→ How to complete this task
Please set down exactly the lines of the listing below from the line containing "right elbow: (519, 849)" through the line containing "right elbow: (990, 546)", both lines included, leaving out all other lines.

··· Data to process

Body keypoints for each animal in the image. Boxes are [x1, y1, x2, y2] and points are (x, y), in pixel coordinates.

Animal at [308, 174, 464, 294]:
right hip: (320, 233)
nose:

······
··· Data to process

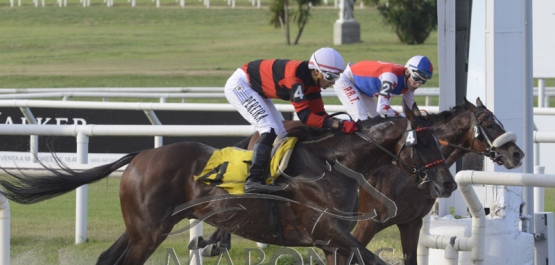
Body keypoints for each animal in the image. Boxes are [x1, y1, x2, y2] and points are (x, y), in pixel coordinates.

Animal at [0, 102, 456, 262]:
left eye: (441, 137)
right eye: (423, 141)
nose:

······
··· Data to process

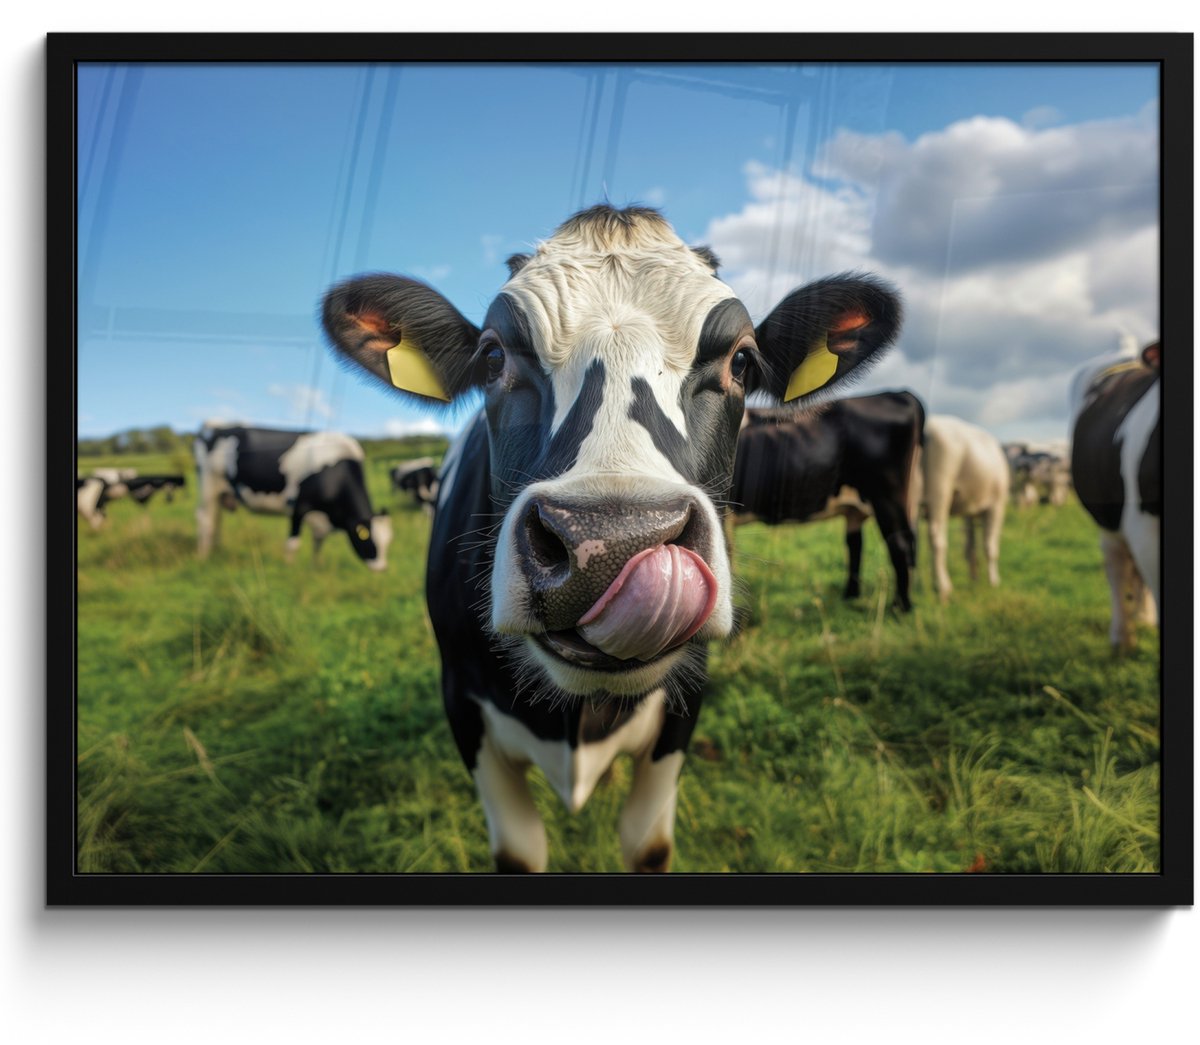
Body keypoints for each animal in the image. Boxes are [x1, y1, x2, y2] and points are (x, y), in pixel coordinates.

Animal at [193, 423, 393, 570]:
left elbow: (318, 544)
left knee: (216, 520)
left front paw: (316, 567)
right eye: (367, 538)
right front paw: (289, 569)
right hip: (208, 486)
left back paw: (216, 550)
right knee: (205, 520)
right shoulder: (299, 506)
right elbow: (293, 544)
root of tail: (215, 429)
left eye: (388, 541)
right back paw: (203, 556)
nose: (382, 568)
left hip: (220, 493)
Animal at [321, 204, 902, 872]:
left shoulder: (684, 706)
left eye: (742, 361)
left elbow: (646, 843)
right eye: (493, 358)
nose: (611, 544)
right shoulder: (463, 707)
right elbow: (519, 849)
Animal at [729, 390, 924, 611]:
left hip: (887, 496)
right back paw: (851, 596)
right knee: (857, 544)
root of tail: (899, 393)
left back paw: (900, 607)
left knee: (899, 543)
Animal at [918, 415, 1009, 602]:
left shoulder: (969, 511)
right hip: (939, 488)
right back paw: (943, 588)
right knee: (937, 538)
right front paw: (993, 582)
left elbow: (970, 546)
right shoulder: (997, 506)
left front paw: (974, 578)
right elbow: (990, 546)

······

→ Output for this exercise
right elbow: (519, 849)
Animal at [729, 390, 924, 611]:
left hip: (887, 496)
right back paw: (851, 596)
right knee: (857, 544)
root of tail: (899, 393)
left back paw: (900, 607)
left knee: (899, 543)
Animal at [918, 415, 1009, 602]:
left shoulder: (969, 511)
right hip: (939, 488)
right back paw: (943, 588)
right knee: (937, 538)
right front paw: (993, 582)
left elbow: (970, 546)
right shoulder: (997, 506)
left front paw: (974, 578)
right elbow: (990, 546)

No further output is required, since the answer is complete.